Of course, the ambition for this area has often outpaced reality, dating back to the Allen brothers’ time. So stalwarts like Jim Pirtle—who has run Notsuoh (314 Main, 713-409-4750), Market Square’s most bohemian bar, since 1996—are containing their excitement. And Wenglar, downtown’s revered matriarch, believes the peaks and wanes will continue. “And I’ll still be here,” she said days before turning 78.

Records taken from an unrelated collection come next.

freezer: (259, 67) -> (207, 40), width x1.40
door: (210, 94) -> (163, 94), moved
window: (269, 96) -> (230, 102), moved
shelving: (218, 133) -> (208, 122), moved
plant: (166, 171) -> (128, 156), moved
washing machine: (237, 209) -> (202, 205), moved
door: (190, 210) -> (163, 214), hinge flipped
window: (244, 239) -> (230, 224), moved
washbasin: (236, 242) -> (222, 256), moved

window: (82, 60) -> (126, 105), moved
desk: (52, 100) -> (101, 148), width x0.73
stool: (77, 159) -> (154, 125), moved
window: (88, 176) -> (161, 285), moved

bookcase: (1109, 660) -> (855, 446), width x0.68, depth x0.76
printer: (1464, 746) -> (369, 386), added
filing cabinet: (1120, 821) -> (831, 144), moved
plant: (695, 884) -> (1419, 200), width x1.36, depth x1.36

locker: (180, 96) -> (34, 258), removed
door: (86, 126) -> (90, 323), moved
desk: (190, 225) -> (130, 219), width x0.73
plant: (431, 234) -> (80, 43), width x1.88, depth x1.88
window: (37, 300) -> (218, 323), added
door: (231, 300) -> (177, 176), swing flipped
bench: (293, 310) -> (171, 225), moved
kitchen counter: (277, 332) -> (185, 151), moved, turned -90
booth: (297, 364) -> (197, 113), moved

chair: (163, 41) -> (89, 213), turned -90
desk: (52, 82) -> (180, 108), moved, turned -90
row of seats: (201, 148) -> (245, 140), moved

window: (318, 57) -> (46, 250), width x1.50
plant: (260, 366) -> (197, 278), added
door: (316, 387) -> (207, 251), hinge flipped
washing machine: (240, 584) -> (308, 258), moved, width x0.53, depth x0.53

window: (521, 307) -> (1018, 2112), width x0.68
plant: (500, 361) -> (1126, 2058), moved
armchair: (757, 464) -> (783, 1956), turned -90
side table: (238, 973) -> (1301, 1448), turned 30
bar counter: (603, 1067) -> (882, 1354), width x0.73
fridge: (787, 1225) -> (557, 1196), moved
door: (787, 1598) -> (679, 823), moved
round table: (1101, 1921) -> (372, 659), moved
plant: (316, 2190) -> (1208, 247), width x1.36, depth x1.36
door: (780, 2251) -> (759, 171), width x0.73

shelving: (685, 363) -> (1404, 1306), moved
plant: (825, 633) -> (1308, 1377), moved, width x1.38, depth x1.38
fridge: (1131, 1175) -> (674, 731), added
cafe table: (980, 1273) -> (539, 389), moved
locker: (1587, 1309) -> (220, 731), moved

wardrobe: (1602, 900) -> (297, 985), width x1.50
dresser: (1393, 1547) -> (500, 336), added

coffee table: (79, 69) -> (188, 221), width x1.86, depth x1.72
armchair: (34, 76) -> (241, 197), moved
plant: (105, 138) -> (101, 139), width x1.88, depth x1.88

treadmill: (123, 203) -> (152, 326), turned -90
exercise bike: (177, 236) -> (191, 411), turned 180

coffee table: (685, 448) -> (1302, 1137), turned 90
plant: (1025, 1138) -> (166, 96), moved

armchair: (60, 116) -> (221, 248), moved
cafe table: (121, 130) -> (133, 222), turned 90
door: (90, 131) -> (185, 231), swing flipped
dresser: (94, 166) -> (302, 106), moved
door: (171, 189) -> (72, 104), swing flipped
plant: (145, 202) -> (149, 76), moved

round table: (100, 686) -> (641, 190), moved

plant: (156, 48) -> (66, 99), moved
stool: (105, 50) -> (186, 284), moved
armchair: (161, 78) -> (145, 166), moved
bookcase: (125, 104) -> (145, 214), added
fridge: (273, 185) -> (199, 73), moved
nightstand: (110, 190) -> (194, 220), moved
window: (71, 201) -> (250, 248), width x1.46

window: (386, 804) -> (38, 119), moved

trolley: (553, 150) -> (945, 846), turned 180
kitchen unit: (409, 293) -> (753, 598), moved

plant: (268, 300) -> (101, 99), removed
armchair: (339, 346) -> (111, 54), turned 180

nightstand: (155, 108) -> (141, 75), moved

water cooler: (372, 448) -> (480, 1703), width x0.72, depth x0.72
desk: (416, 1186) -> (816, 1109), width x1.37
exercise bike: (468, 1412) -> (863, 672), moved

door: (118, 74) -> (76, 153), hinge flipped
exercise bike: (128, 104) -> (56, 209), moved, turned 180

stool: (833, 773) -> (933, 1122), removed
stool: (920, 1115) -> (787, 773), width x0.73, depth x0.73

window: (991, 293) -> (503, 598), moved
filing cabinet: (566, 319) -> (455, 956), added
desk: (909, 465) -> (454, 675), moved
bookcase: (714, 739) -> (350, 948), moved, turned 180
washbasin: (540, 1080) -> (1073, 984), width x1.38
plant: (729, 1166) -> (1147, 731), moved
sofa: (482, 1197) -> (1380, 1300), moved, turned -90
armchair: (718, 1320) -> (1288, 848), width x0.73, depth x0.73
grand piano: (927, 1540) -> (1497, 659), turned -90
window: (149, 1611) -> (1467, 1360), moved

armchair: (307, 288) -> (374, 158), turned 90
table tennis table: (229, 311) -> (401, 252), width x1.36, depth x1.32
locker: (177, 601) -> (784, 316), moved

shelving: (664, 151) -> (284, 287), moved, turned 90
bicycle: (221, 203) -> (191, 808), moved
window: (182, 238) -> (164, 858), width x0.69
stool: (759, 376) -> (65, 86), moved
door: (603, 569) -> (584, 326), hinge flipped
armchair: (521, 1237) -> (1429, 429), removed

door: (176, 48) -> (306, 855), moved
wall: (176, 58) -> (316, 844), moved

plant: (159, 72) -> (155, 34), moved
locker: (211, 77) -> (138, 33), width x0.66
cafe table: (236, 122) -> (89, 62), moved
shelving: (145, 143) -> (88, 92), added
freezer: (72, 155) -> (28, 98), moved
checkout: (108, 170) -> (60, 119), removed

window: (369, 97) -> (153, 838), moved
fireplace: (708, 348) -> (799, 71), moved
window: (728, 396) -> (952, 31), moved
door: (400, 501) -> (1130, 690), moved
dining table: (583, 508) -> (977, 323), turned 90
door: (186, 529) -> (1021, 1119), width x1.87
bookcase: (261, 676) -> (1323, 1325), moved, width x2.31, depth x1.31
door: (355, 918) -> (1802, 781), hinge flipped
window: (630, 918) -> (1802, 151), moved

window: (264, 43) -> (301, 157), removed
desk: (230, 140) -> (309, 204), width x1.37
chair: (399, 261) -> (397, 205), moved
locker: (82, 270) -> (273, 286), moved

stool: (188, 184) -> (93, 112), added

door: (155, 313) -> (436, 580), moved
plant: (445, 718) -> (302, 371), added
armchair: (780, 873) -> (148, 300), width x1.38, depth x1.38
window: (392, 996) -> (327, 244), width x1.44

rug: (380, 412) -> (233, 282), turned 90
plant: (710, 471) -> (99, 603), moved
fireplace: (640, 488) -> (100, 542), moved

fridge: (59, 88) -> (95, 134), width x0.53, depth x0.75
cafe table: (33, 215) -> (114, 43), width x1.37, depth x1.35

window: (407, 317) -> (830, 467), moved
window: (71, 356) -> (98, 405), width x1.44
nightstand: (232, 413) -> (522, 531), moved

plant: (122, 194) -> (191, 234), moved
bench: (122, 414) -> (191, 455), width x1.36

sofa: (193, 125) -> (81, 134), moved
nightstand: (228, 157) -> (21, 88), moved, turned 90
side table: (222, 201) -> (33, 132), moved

While businesses can be built, creating a neighborhood requires a fair amount of serendipity. To address the area’s housing shortage, there are plans to add 1,800 more apartments. In the meantime the park’s managers are trying to cultivate the square as a meeting place by organizing concerts, movies, and monthly Blanket Bingo. On a Thursday evening, nearly all the good spots on the lawn were filled with twentysomethings in their office attire, multi-dog and multi-kid families, couples on first dates, and even a curious drifter, who stood mesmerized by the DJ’s old-school turntable, which was playing Motown 45’s. As a local personality with a walrus mustache cranked the bingo cage, I took note of all the smartphones snapping photos. I did a search for #blanketbingo on Instagram and watched the evening unfold simultaneously on my screen. One user posted a shot so idyllic—tables full of people under colorful umbrellas, the sunset beaming through the leaves of an oak tree—that it could be an advertisement for Market Square’s latest transformation. But what convinced me that this revival would stick was the photo’s simple caption: “Suck it, suburbs.”